That unmistakable throng of elephants is the disenfranchisement and subjugation of the Palestinian people that has gone for a hundred years, and is presently so flagrant that numerous human rights organizations and experts have called it apartheid.
And while the Trump administration claims it wants a future of peace, this Plan will not bring peace.
Because, elephants.
Elephants from the get-go
Shortly after the Plan’s release, Kushner boasted on Fox & Friends, “This is an 80 page proposal, with a map. Never been done before.” Pachyderm prints are on every page (and the map), starting with the very first sentence:
“Israelis and Palestinians have both suffered greatly from their long-standing and seemingly interminable conflict.”
To start the document with this statement is to ignore a fundamental truth: the creation of Israel – the Zionist project – wreaked havoc on the people of Palestine, and continues to do so today.
Yes, both sides have suffered, but only one side has lost its homeland, lived under decades of injustice and oppression, and is being slowly starved and poisoned.
“Since 1946, there have been close to 700 United Nations General Assembly resolutions and over 100 United Nations Security Council resolutions in connection with this conflict.”

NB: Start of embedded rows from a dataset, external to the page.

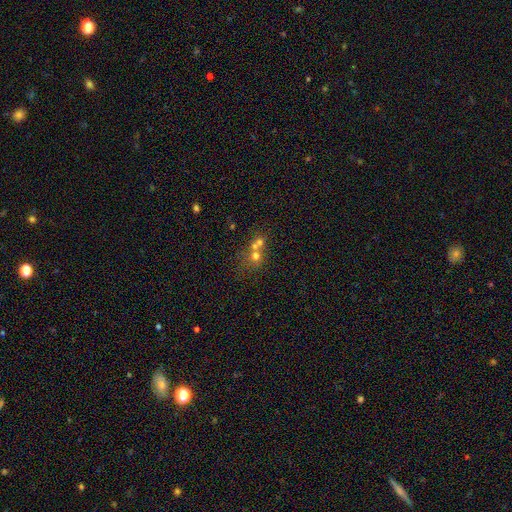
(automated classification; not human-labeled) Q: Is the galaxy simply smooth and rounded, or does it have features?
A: smooth — 58%.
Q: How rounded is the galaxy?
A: round — 79%.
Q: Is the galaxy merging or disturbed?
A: merger — 57%.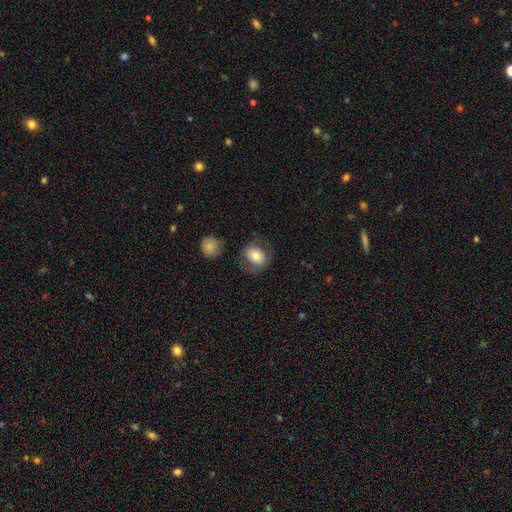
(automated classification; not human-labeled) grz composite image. It shows a smooth galaxy with no disk features (76%) that is in between round and cigar-shaped (53%). Merging: none (71%).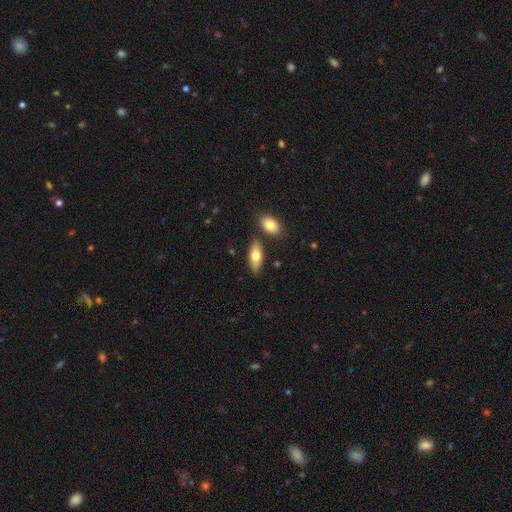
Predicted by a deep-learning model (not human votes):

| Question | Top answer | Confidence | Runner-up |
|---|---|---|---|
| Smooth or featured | smooth | 73% | featured or disk (21%) |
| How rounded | in between | 81% | cigar-shaped (16%) |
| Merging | none | 79% | minor disturbance (11%) |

Missing factoid: Almost every one of the 800+ resolutions (Kushner left out 45 UN Human Rights Council resolutions) connected with this conflict, was critical of Israeli policies and actions that defied international law.
“These resolutions have not brought about peace.”

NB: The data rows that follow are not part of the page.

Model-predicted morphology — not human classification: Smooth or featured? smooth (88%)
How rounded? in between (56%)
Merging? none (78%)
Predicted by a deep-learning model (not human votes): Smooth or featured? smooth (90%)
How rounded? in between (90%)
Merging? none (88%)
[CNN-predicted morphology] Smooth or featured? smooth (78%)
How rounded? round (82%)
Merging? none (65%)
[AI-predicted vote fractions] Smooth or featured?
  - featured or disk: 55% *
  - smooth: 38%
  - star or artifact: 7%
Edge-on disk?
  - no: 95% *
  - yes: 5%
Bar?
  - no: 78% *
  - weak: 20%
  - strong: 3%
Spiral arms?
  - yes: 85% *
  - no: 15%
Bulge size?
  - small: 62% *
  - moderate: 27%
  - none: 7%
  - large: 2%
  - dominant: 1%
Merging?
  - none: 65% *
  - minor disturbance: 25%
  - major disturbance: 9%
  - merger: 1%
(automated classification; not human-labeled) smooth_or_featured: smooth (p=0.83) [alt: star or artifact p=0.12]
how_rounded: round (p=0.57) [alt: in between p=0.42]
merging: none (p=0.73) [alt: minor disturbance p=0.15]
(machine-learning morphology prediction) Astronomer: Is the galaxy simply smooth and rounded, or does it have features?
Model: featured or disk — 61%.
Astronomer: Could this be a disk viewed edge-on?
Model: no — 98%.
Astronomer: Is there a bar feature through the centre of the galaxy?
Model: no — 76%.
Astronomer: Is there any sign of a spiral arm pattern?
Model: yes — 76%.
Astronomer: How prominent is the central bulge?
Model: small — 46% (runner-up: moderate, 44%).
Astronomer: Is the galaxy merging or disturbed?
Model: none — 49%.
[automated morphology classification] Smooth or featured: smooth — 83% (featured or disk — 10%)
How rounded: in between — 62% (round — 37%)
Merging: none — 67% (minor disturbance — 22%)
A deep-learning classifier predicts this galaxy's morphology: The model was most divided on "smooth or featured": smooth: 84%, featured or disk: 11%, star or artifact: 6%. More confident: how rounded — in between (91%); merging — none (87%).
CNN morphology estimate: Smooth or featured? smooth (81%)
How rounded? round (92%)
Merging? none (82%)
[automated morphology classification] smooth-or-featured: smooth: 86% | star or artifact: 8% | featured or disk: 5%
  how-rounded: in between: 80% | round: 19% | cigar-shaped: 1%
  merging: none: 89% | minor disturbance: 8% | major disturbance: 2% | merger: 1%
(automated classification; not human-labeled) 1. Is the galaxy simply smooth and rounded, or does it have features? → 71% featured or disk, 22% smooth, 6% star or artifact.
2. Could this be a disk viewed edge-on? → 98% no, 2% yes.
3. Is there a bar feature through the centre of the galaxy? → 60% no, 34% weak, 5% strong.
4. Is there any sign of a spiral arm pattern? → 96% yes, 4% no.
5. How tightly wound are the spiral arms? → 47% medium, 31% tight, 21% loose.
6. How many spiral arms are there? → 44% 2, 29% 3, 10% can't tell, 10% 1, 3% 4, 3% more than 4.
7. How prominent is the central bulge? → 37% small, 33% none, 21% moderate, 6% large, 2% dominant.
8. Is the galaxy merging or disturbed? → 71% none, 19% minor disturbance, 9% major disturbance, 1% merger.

The resolutions have not brought about peace because (elephant alert) Israel has defied every one of them.
Elephants in basic assumptions: Palestinians “need” the Plan
Blaming Palestinian resistance
“For comprehensive peace to be achieved, it is up to the Palestinian people to make clear that they reject the ideologies of destruction, terror and conflict.”
Palestinian people aren’t committed to conflict – they are committed to resistance against occupation and apartheid (resistance is legal, but occupation and apartheid are illegal). For comprehensive peace to be achieved, Israel must abandon the elephants of discrimination and violence, and adhere to international law.

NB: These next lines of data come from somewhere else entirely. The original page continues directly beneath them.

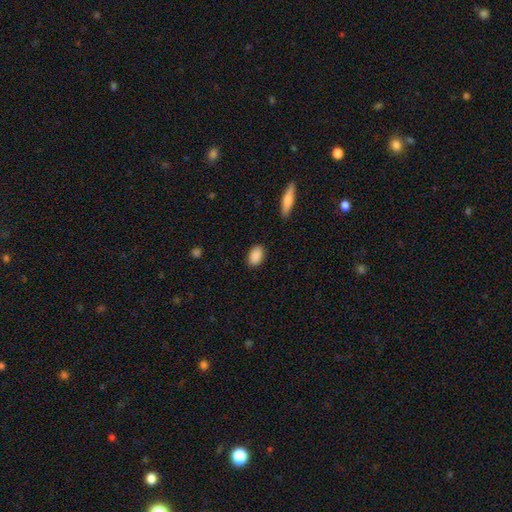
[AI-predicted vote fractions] Smooth or featured?
  - smooth: 89% *
  - star or artifact: 7%
  - featured or disk: 4%
How rounded?
  - in between: 89% *
  - round: 8%
  - cigar-shaped: 2%
Merging?
  - none: 87% *
  - minor disturbance: 10%
  - major disturbance: 2%
  - merger: 1%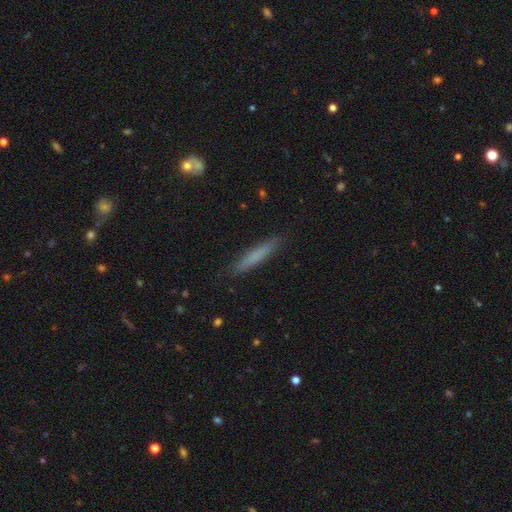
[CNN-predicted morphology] A smooth galaxy with no disk features (71%) that is cigar-shaped (94%). Merging: none (89%).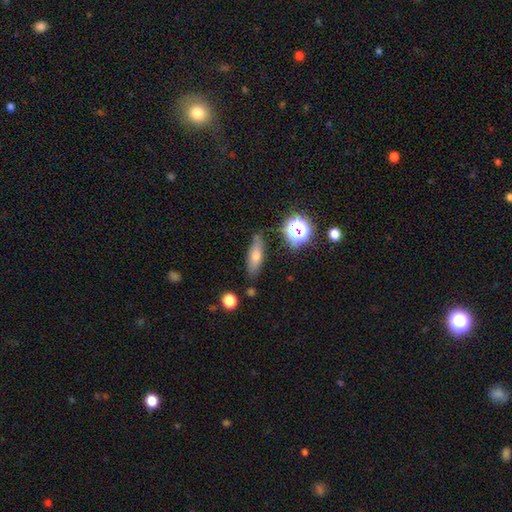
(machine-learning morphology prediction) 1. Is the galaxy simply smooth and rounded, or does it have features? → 63% smooth, 24% featured or disk, 13% star or artifact.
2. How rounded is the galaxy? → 48% cigar-shaped, 46% in between, 7% round.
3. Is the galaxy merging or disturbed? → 80% none, 13% minor disturbance, 4% major disturbance, 3% merger.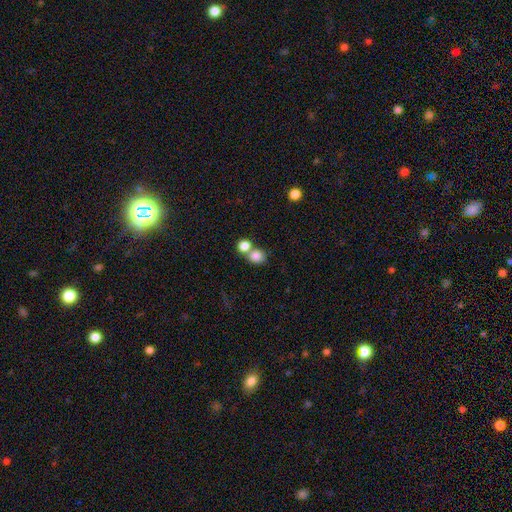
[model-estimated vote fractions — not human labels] This appears to be a smooth galaxy with no disk features (82%) that is round (70%). Merging: merger (52%).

Blaming Palestinian backwardness
“The economic plan will empower the Palestinian people to build the society that they have aspired to establish for generations. It will allow Palestinians to realize a better future and pursue their dreams…By developing property and contract rights, the rule of law, anti-corruption measures, capital markets, a pro-growth tax structure, and a low-tariff scheme with reduced trade barriers, this initiative envisions policy reforms coupled with strategic infrastructure investments that will improve the business environment and stimulate private-sector growth.”
This suggests that the Palestinian people have been unable to build a great society because they lack a pro-growth tax structure and other first-world, art-of-the-deal schemes. While Kushner’s words dazzle, they ignore the myriad, incessant turmoil and economic hardship created by occupation, apartheid, and blockade. Israel has initiated wars, withheld food and medicine, and traumatized generations of Palestinians.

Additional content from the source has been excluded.